Tasks and exercises.
1. In the film article, how much money did Antonio win in the lottery?
2. List every actor the film article names in the starring cast.

- Theatrical release poster
- Directed by: Daniel Monzón
- Written by: Jorge Guerricaechevarría Daniel Monzón
- Produced by: Álvaro Augustin Ghislain Barrois Jesus Ulled Nadal Edmon Roch Javier Ugarte
- Starring: Luis Tosar; Rodrigo de la Serna; Joan Pera; Stephanie Cayo;
- Cinematography: Carles Gusi
- Edited by: Mapa Pastor
- Music by: Roque Baños
- Production companies: Buena Vista International Spain, S.A. Gummo Films Ikiru Films Telecinco Cinema La Terraza Films Yucatán La Película, A.I.E.
- Distributed by: Hispano FoxFilm
- Release date: August 31, 2018 (Spain);
- Running time: 129 minutes
- Country: Spain
- Language: Spanish
- Box office: €5.1 million

= Yucatán (film) =

2018 comedy film directed by Daniel Monzón

Yucatán is a 2018 Spanish comedy film directed by Daniel Monzón from a screenplay by Jorge Guerricaechevarría and Monzón which stars Luis Tosar, Rodrigo de la Serna, Joan Pera, and Stephanie Cayo. The plot follows a group of scammers who embark on a cruise ship to defraud and steal the money of an old baker who recently won millions of euros in the lottery. It was filmed mostly onboard Pullmantur Cruises's MS Sovereign and on location in the ports where the ship docked on its route.

==Plot==
Clayderman (Rodrigo de la Serna) is a con man who, together with his wife Verónica (Stephanie Cayo), works on board the MS Sovereign as a pianist. He uses his position as a crew member to commit petty crimes against the passengers. In Barcelona, Lucas (another scammer) discreetly enters the ship disguised as a crew member. Almost at the same time, Antonio and his family come on board as regular passengers. Clayderman, Lucas, and Verónica have a past together when they used to "work" as a group, but they split up when both Clayderman and Lucas fell in love with Verónica.

As soon as Clayderman finds out that Lucas is on board, he is sure that his old friend is planning a new scam. He starts to investigate and finds that Antonio, an old baker who recently won 161 million euros in the lottery, is on board with his family. From this moment on, Clayderman, Lucas, and Verónica (assisted by their allies) start a competition to see who can defraud and steal the old man's money first.

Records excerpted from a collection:

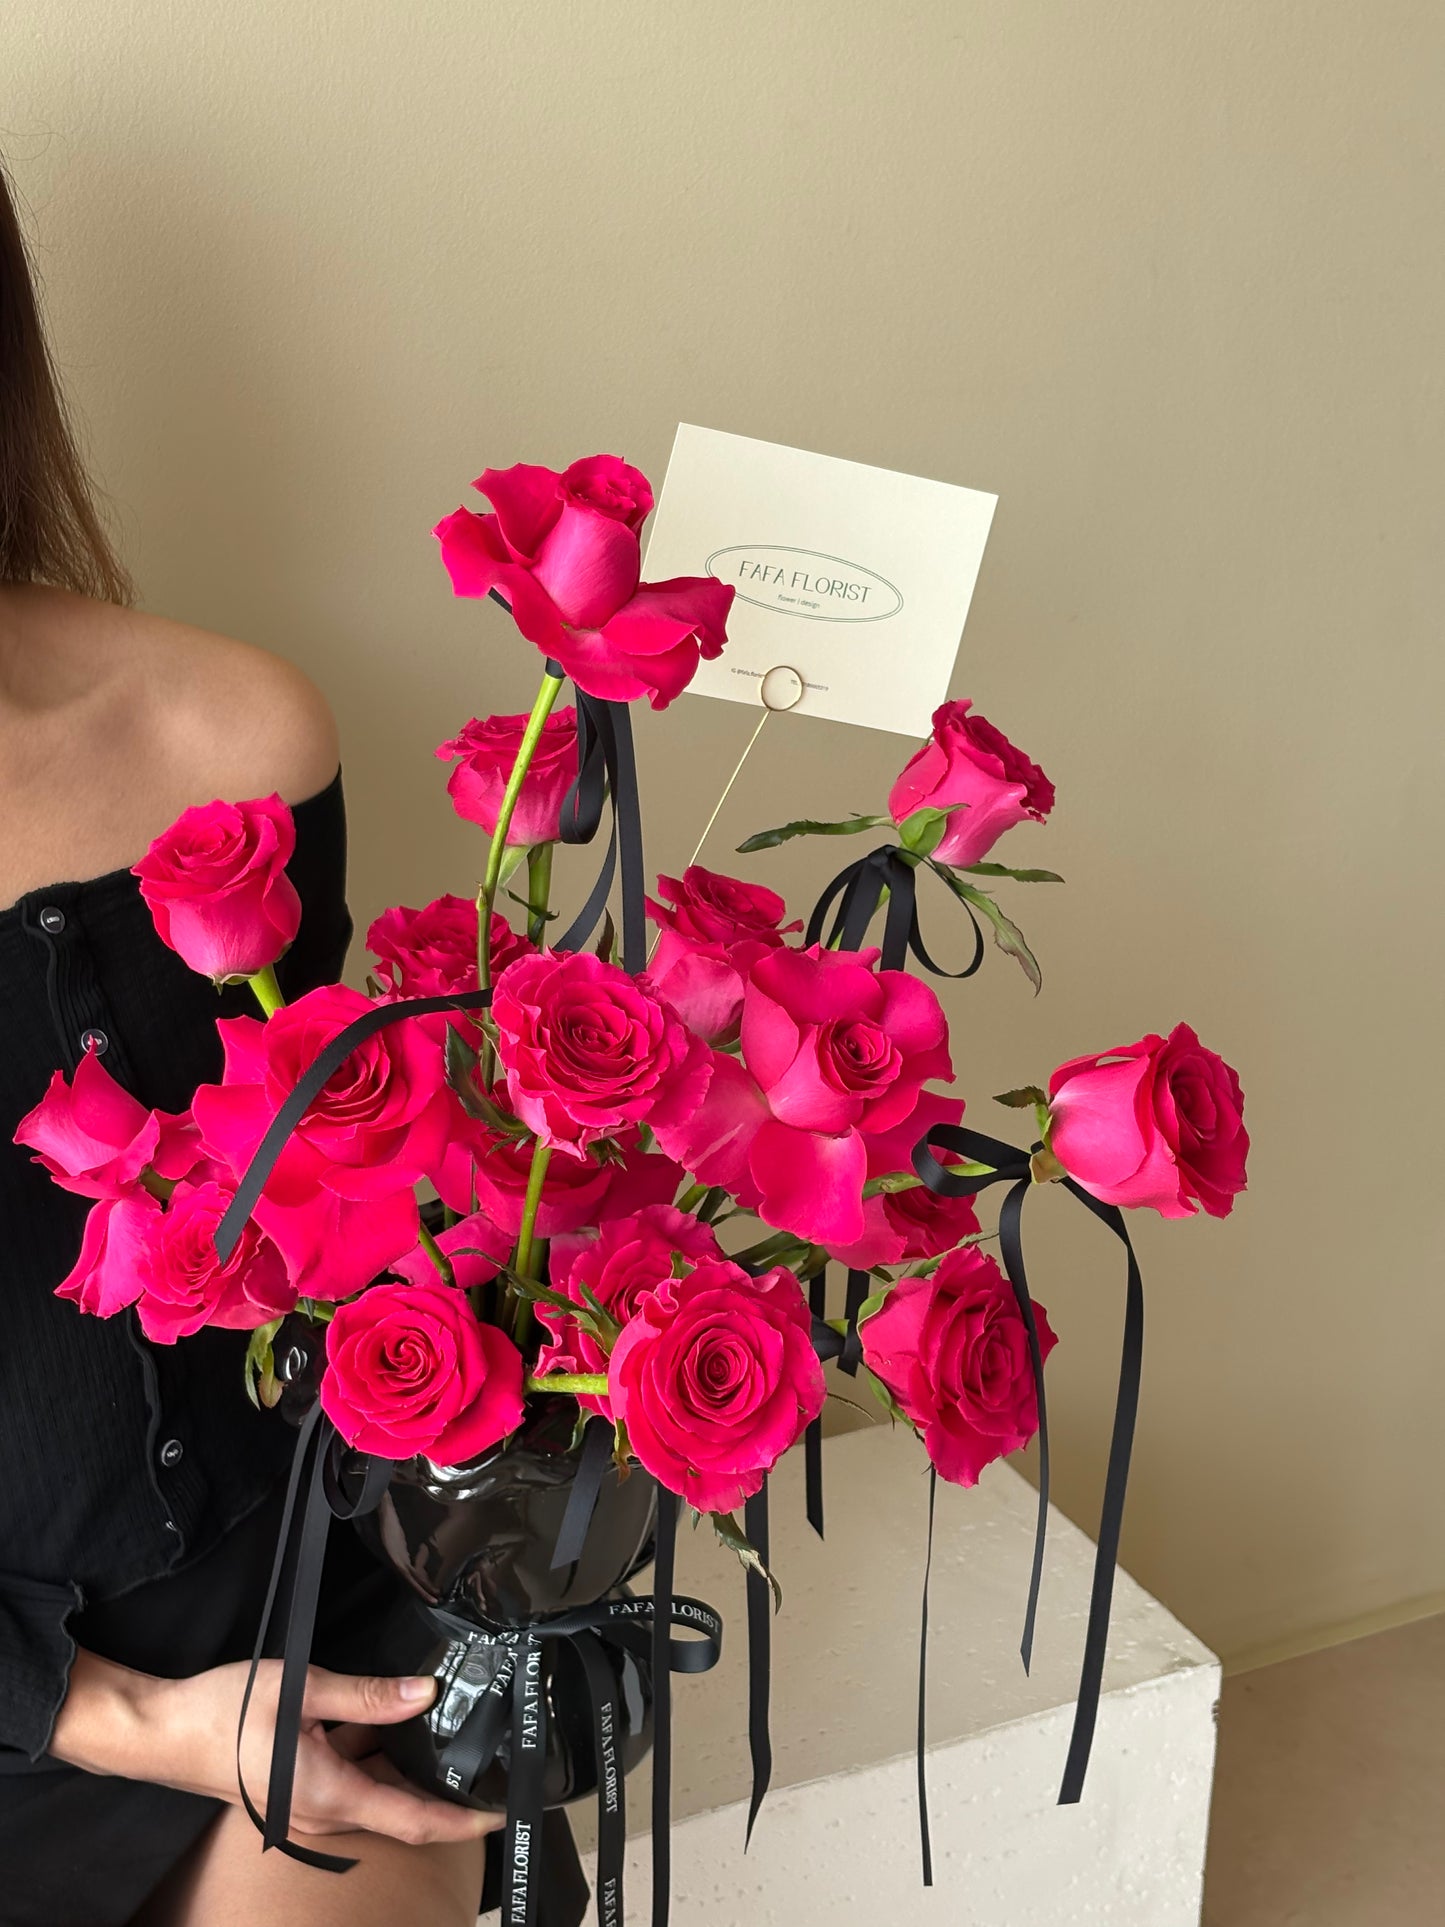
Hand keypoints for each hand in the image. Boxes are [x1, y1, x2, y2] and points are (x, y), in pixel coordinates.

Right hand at [52, 1647, 500, 1847]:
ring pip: (373, 1790)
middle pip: (398, 1807)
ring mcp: (307, 1805)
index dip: (459, 1820)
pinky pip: (348, 1778)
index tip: (497, 1814)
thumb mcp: (301, 1691)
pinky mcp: (294, 1790)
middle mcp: (323, 1812)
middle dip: (440, 1787)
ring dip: (404, 1766)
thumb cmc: (220, 1713)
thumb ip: (368, 1694)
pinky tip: (387, 1717)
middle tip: (482, 1754)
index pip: (412, 1819)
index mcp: (330, 1795)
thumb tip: (426, 1692)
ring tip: (445, 1727)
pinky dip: (373, 1756)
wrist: (160, 1730)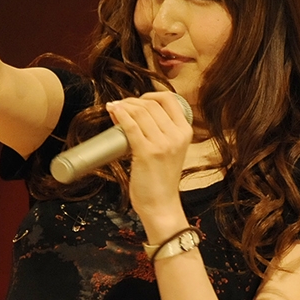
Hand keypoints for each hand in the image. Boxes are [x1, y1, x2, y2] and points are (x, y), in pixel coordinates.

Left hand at [106, 92, 193, 237]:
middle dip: (132, 101)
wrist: (161, 204)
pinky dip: (120, 115)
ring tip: (114, 109)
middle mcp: (177, 135)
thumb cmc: (161, 179)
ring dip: (123, 106)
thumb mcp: (170, 149)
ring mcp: (163, 144)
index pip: (169, 99)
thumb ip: (160, 131)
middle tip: (119, 106)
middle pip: (152, 104)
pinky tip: (114, 111)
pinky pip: (131, 126)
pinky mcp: (147, 152)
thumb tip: (132, 110)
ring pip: (140, 112)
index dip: (150, 94)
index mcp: (185, 132)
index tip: (138, 101)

List of answers.
1. 161 million euros

2. Luis Tosar, Rodrigo de la Serna, Joan Pera, Stephanie Cayo